The drive to defend the principle of impunity helps to explain why the Saudis did not expect the Khashoggi murder to generate reputational costs and likely expected benefits from his disappearance. The murder was of a piece with years of repressive policies by Saudi Arabia and its allies, and was not necessarily meant to remain secret. Over the previous year, the Saudi regime had brazenly held hostage a Lebanese prime minister, detained hundreds of the country’s richest and most powerful figures, executed a leading Shi‘a cleric, and arrested many prominent human rights and women’s rights activists. Targeting Khashoggi would show that nobody was safe and that there would be no punishment for even the most outrageous actions.
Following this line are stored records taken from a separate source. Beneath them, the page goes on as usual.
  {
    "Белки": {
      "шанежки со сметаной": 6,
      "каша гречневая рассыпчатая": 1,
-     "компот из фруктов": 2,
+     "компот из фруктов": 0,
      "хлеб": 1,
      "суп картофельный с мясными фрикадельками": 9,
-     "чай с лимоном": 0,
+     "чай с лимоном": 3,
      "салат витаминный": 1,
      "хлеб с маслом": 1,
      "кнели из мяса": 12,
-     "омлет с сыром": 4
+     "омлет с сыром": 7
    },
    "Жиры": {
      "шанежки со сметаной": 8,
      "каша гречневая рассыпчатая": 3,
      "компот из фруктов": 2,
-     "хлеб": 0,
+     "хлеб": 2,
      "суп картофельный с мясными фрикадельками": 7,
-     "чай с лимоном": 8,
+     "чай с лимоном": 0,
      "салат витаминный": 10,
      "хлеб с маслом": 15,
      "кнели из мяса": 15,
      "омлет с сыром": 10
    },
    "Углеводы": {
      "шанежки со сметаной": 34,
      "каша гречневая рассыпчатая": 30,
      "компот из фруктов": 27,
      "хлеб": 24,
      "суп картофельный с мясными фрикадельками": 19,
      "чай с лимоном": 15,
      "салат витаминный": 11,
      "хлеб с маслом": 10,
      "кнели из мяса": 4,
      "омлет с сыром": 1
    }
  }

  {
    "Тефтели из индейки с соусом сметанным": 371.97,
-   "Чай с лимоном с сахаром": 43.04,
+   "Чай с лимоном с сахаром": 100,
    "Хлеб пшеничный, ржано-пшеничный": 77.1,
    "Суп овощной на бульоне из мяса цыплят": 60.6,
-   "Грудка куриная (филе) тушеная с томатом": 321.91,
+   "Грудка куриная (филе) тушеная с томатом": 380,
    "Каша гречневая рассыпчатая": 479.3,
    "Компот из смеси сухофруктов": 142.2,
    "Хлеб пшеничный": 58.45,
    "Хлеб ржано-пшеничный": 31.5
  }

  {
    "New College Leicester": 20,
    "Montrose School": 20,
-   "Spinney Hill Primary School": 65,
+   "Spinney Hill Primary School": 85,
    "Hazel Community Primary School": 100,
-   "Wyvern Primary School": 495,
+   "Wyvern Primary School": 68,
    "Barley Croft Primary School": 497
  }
The surprisingly sustained global outcry over Khashoggi’s killing reopened a regional and international debate about accountability. The cascade of withdrawals from the Saudi investment conference in October, condemnations by many Western governments, a barrage of critical media commentary, and demands for a serious investigation showed that there might perhaps be limits to impunity even for the Saudi crown prince. The Saudis have scrambled, shifting from denials to a succession of admissions of guilt, while trying to protect Mohammed bin Salman from direct accountability.
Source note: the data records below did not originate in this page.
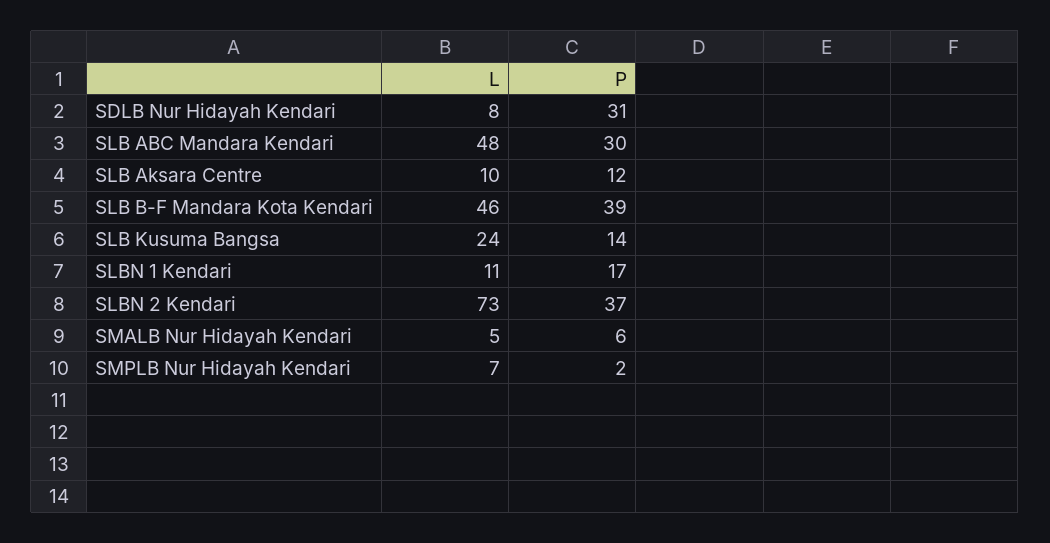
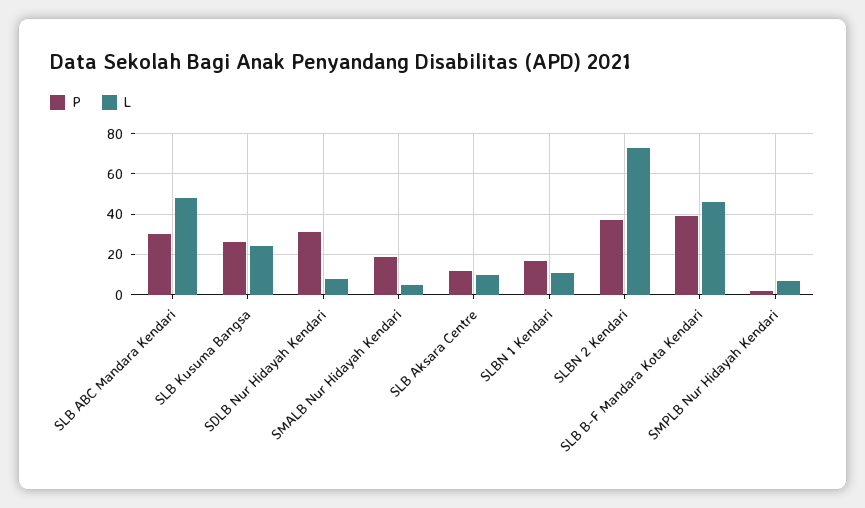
  {
    "L": {
      "SDLB Nur Hidayah Kendari": 8,
      "SLB ABC Mandara Kendari": 48,
      "SLB Aksara Centre": 10,
      "SLB B-F Mandara Kota Kendari": 46,
      "SLB Kusuma Bangsa": 24,
      "SLBN 1 Kendari": 11,
      "SLBN 2 Kendari": 73,
      "SMALB Nur Hidayah Kendari": 5,
      "SMPLB Nur Hidayah Kendari": 7
    },
    "P": {
      "SDLB Nur Hidayah Kendari": 31,
      "SLB ABC Mandara Kendari": 30,
      "SLB Aksara Centre": 12,
      "SLB B-F Mandara Kota Kendari": 39,
-     "SLB Kusuma Bangsa": 14,
+     "SLB Kusuma Bangsa": 25,
      "SLBN 1 Kendari": 17,
      "SLBN 2 Kendari": 37,
-     "SMALB Nur Hidayah Kendari": 6,
+     "SMALB Nur Hidayah Kendari": 20,
      "SMPLB Nur Hidayah Kendari": 2
    }
  }

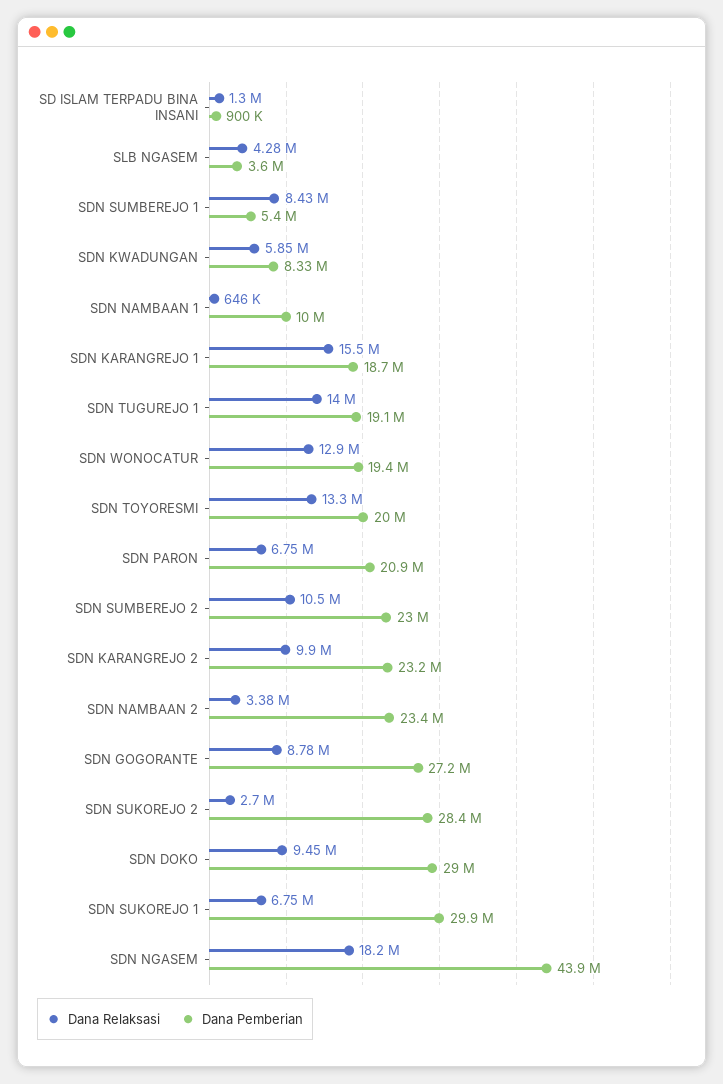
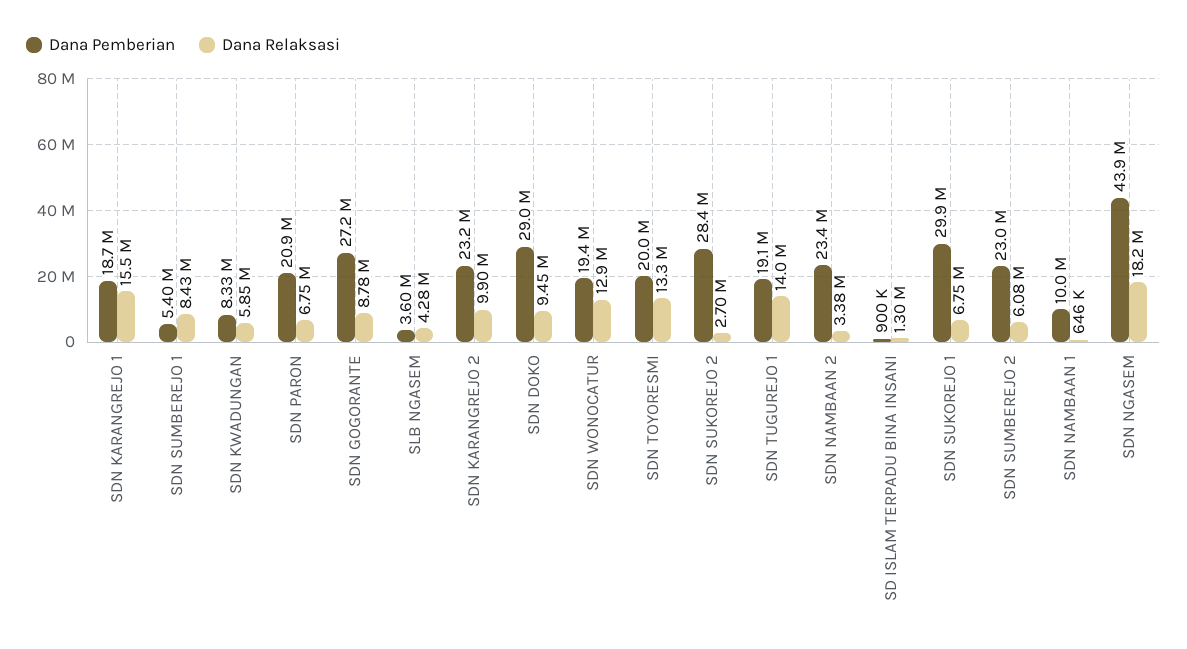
  {
    "Dana Relaksasi": {
      "SD ISLAM TERPADU BINA INSANI": 1300000,
      "SLB NGASEM": 4280000,
      "SDN SUMBEREJO 1": 8430000,
      "SDN KWADUNGAN": 5850000,
      "SDN NAMBAAN 1": 646000,
      "SDN KARANGREJO 1": 15500000,
      "SDN TUGUREJO 1": 14000000,
      "SDN WONOCATUR": 12900000,
      "SDN TOYORESMI": 13300000,
      "SDN PARON": 6750000,
-     "SDN SUMBEREJO 2": 10500000,
+     "SDN SUMBEREJO 2": 6080000,
      "SDN KARANGREJO 2": 9900000,
      "SDN NAMBAAN 2": 3380000,
      "SDN GOGORANTE": 8780000,
      "SDN SUKOREJO 2": 2700000,
      "SDN DOKO": 9450000,
      "SDN SUKOREJO 1": 6750000,
      "SDN NGASEM": 18200000
    },
    "Dana Pemberian": {
      "SD ISLAM TERPADU BINA INSANI": 900000,
      "SLB NGASEM": 3600000,
      "SDN SUMBEREJO 1": 5400000,
      "SDN KWADUNGAN": 8330000,
      "SDN NAMBAAN 1": 10000000,
      "SDN KARANGREJO 1": 18700000,
      "SDN TUGUREJO 1": 19100000,
      "SDN WONOCATUR": 19400000,
      "SDN TOYORESMI": 20000000,
      "SDN PARON": 20900000,
      "SDN SUMBEREJO 2": 23000000,
      "SDN KARANGREJO 2": 23200000,
      "SDN NAMBAAN 2": 23400000,
      "SDN GOGORANTE": 27200000,
      "SDN SUKOREJO 2": 28400000,
      "SDN DOKO": 29000000,
      "SDN SUKOREJO 1": 29900000,
      "SDN NGASEM": 43900000
    }
  }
But while this public campaign mattered, its limits quickly became clear when the Trump administration signaled it would continue to support Mohammed bin Salman regardless of his responsibility for Khashoggi’s killing. Israeli Prime Minister Benjamin Netanyahu similarly declared that Saudi support against Iran was too important to endanger because of a political assassination. Few consultancies and lobbyists publicly dropped their Saudi file. It seems likely that Mohammed bin Salman will now reward those who stuck with him and punish those who did not, reinforcing the principle of impunity.
Trump may not have caused Arab leaders to embrace impunity, because the rejection of accountability is at the heart of the contemporary Arab ruling formula. However, by modeling impunity as a normal aspect of his own presidency, Trump has aligned the United States with that Arab governance model and has helped to legitimize impunity. This may be a repugnant sort of soft power, at odds with long-professed American values, but it corresponds all too comfortably with the preferences of regional leaders.
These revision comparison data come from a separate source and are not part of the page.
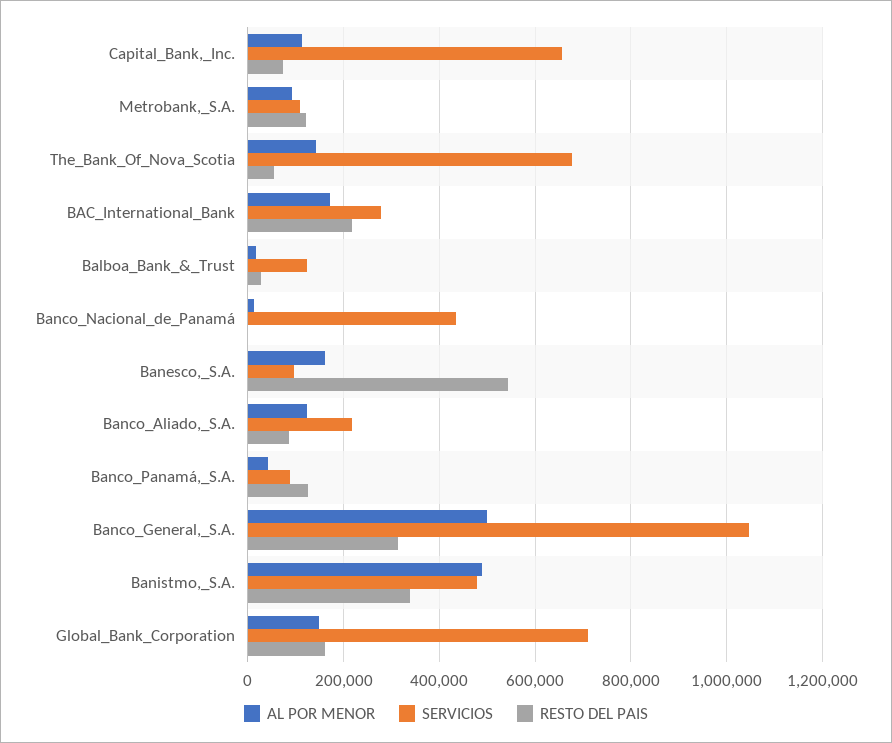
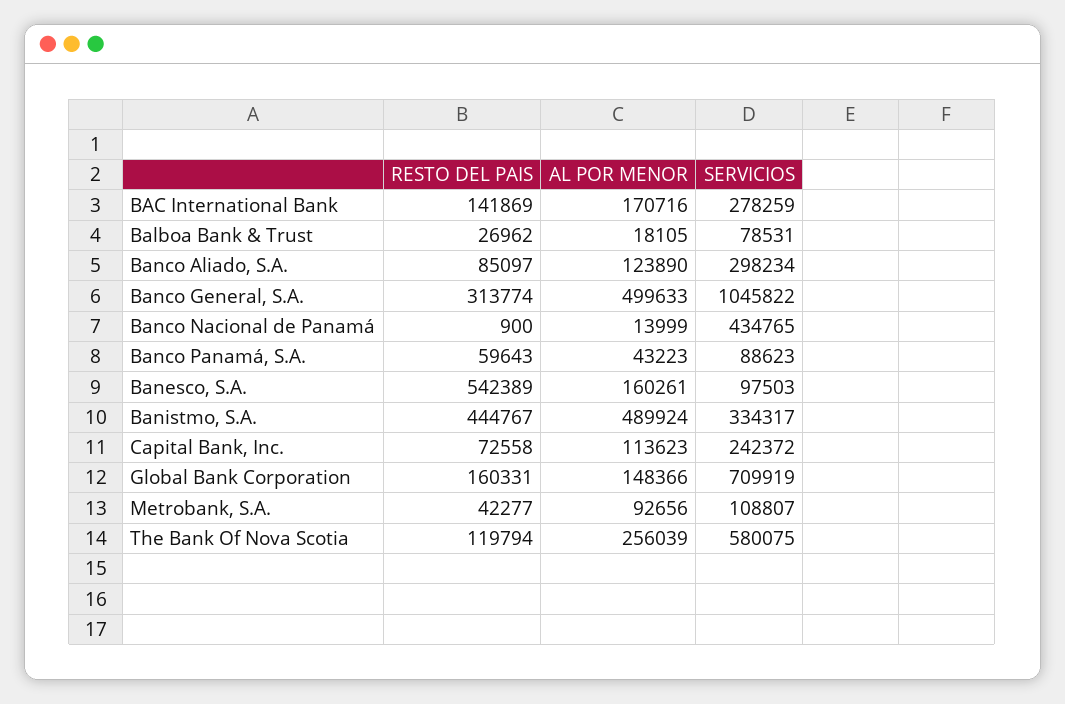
  {
    "AL POR MENOR": {
      "Capital_Bank,_Inc.": 113623,
      "Metrobank,_S.A.": 92656,
-     "The_Bank_Of_Nova_Scotia": 140000,
+     "The_Bank_Of_Nova_Scotia": 256039,
      "BAC_International_Bank": 170716,
      "Balboa_Bank_&_Trust": 18105,
      "Banco_Nacional_de_Panamá": 13999,
      "Banesco,_S.A.": 160261,
      "Banco_Aliado,_S.A.": 123890,
      "Banco_Panamá,_S.A.": 43223,
      "Banco_General,_S.A.": 499633,
      "Banistmo,_S.A.": 489924,
      "Global_Bank_Corporation": 148366
    },
    "SERVICIOS": {
-     "Capital_Bank,_Inc.": 660000,
+     "Capital_Bank,_Inc.": 242372,
      "Metrobank,_S.A.": 108807,
-     "The_Bank_Of_Nova_Scotia": 680000,
+     "The_Bank_Of_Nova_Scotia": 580075,
      "BAC_International_Bank": 278259,
-     "Balboa_Bank_&_Trust": 120000,
+     "Balboa_Bank_&_Trust": 78531,
      "Banco_Nacional_de_Panamá": 434765,
      "Banesco,_S.A.": 97503,
-     "Banco_Aliado,_S.A.": 220000,
+     "Banco_Aliado,_S.A.": 298234,
      "Banco_Panamá,_S.A.": 88623,
      "Banco_General,_S.A.": 1045822,
-     "Banistmo,_S.A.": 480000,
+     "Banistmo,_S.A.": 334317,
      "Global_Bank_Corporation": 709919
    },
    "RESTO DEL PAIS": {
      "Capital_Bank,_Inc.": 72558,
-     "Metrobank,_S.A.": 120000,
+     "Metrobank,_S.A.": 42277,
-     "The_Bank_Of_Nova_Scotia": 60000,
+     "The_Bank_Of_Nova_Scotia": 119794,
-     "BAC_International_Bank": 220000,
+     "BAC_International_Bank": 141869,
      "Balboa_Bank_&_Trust": 26962,
      "Banco_Nacional_de_Panamá": 900,
      "Banesco,_S.A.": 542389,
      "Banco_Aliado,_S.A.": 85097,
-     "Banco_Panamá,_S.A.": 120000,
+     "Banco_Panamá,_S.A.": 59643,
      "Banco_General,_S.A.": 313774,
-     "Banistmo,_S.A.": 340000,
+     "Banistmo,_S.A.": 444767,
      "Global_Bank_Corporation": 160331
    }
  }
Trump’s America stands for impunity for allied leaders and the downplaying of their abuses of human rights, democracy, and the rule of law. It also stands for recklessly harsh moves against adversaries, regardless of the justification. All this is just what autocratic Arab regimes want in a U.S. president. But impunity, and the corruption and misrule that it enables, has real costs. It hollows out faith in political systems, widens gaps between rulers and ruled, and will likely accelerate trends leading toward the next regional crisis.